| Directions for this task |
Where the word "about" appears in a line below, copy the whole line.

| Provided data |
= = =
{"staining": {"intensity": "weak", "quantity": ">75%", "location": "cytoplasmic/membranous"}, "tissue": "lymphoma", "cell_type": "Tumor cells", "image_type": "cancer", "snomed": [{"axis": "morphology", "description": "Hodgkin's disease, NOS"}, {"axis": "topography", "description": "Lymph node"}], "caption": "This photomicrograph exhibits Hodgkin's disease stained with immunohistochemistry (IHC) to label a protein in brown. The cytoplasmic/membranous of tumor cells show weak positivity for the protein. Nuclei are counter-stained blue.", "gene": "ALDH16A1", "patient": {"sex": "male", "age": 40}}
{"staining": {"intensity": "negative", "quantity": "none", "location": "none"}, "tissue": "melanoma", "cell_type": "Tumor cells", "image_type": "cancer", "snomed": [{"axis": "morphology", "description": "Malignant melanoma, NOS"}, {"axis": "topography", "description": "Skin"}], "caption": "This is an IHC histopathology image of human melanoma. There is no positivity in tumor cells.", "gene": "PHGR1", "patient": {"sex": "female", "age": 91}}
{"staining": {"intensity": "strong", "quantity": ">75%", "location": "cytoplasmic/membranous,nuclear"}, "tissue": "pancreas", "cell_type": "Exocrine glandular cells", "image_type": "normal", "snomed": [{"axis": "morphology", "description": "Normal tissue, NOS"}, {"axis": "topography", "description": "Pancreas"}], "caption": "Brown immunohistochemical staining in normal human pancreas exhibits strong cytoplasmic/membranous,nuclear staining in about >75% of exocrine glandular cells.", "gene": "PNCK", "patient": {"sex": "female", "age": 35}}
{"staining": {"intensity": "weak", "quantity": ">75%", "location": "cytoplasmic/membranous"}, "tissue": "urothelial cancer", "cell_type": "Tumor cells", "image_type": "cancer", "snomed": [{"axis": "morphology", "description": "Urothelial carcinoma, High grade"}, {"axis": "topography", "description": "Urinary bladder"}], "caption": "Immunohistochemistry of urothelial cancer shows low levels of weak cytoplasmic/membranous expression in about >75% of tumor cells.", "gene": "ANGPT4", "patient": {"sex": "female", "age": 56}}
= = =
| Expected answer |
{"staining": {"intensity": "strong", "quantity": ">75%", "location": "cytoplasmic/membranous,nuclear"}, "tissue": "pancreas", "cell_type": "Exocrine glandular cells", "image_type": "normal", "snomed": [{"axis": "morphology", "description": "Normal tissue, NOS"}, {"axis": "topography", "description": "Pancreas"}], "caption": "Brown immunohistochemical staining in normal human pancreas exhibits strong cytoplasmic/membranous,nuclear staining in about >75% of exocrine glandular cells.", "gene": "PNCK", "patient": {"sex": "female", "age": 35}}
{"staining": {"intensity": "weak", "quantity": ">75%", "location": "cytoplasmic/membranous"}, "tissue": "urothelial cancer", "cell_type": "Tumor cells", "image_type": "cancer", "snomed": [{"axis": "morphology", "description": "Urothelial carcinoma, High grade"}, {"axis": "topography", "description": "Urinary bladder"}], "caption": "Immunohistochemistry of urothelial cancer shows low levels of weak cytoplasmic/membranous expression in about >75% of tumor cells.", "gene": "ANGPT4", "patient": {"sex": "female", "age": 56}}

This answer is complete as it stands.